Predictors of complete molecular response and impact of allo-HSCT in Ph+ ALL

Results from a retrospective, multicenter study from the Consortium on Myeloid Malignancies and Neoplastic Diseases (COMMAND), evaluating predictors of complete molecular response (CMR) and the impact of allogeneic hematopoietic stem cell transplantation (allo-HSCT) in adults with Philadelphia chromosome-positive (Ph+) acute lymphoblastic leukemia (ALL; N = 467), were published in Leukemia & Lymphoma by Mohty et al. Achievement of CMR at 3 months after initiating therapy was selected as the primary molecular response endpoint, with analyses evaluating predictors of CMR and associations between CMR, allo-HSCT, relapse-free survival (RFS), and overall survival (OS).

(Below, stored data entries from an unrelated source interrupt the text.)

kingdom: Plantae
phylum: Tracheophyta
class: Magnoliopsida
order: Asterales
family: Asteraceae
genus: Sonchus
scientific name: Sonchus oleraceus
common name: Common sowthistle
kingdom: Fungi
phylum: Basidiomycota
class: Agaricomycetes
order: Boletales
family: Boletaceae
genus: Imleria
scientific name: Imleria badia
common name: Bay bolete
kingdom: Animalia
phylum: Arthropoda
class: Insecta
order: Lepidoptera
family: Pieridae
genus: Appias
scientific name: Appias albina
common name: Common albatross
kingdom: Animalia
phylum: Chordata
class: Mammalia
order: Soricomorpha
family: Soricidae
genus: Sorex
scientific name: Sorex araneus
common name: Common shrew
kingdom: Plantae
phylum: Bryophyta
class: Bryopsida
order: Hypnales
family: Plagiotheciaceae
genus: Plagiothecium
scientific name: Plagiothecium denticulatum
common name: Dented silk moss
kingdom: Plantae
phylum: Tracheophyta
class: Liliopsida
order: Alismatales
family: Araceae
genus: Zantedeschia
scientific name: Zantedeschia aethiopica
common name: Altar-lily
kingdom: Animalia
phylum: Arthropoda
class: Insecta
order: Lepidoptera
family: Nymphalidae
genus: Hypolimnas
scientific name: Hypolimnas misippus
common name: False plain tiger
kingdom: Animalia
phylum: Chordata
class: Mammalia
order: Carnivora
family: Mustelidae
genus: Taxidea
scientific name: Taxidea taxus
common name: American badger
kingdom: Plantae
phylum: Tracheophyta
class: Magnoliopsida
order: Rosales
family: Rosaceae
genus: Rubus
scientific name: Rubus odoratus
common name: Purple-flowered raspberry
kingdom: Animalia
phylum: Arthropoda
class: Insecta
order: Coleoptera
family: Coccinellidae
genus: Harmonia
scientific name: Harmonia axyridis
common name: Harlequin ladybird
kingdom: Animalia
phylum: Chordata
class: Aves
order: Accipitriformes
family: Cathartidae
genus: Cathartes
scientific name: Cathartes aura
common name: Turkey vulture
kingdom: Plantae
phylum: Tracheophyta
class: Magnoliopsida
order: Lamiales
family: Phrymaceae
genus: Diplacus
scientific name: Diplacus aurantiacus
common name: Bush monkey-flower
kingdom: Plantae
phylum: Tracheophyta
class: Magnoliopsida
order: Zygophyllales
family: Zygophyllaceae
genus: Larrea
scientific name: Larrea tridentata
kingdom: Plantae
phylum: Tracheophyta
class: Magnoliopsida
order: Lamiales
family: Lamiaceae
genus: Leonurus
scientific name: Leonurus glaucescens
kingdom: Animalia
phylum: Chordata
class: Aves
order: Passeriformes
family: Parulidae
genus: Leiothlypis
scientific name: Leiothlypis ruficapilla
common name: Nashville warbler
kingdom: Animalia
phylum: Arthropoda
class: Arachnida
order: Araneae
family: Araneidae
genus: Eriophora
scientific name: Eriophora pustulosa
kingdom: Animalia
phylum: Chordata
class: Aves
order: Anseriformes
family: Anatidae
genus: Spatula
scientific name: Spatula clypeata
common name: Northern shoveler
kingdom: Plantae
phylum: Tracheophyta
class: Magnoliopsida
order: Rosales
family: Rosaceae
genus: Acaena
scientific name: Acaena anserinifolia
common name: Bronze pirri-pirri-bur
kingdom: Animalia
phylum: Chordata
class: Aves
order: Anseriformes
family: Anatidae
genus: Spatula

Key data: CMR was achieved in 63.7% of patients at 3 months. In multivariate analysis, white blood cell (WBC) count >70,000/L at diagnosis (odds ratio [OR], 0.544; 95% confidence interval [CI], 0.331–0.895; p = 0.017), p210 fusion protein (OR, 0.266; 95% CI, 0.168–0.423; p < 0.001), and monosomy 7 (OR, 0.389; 95% CI, 0.196–0.774; p = 0.007) independently predicted lower odds of achieving CMR, while use of ponatinib/dasatinib (OR, 2.144; 95% CI, 1.221–3.764; p = 0.008) and intensive chemotherapy (IC) (OR, 1.828; 95% CI, 1.161–2.879; p = 0.009) predicted higher odds of achieving CMR. Among patients achieving CMR at 3 months, allo-HSCT vs no allo-HSCT improved median RFS (123.1 vs 30.3 months; p < 0.0001) but not median OS (129.2 vs 149.3 months; p = 0.07).

Key learning: These real-world results highlight the role of baseline disease features, IC, and tyrosine kinase inhibitor (TKI) selection in achieving early CMR in Ph+ ALL. Allo-HSCT may be deferred in selected patients achieving early CMR, pending prospective validation.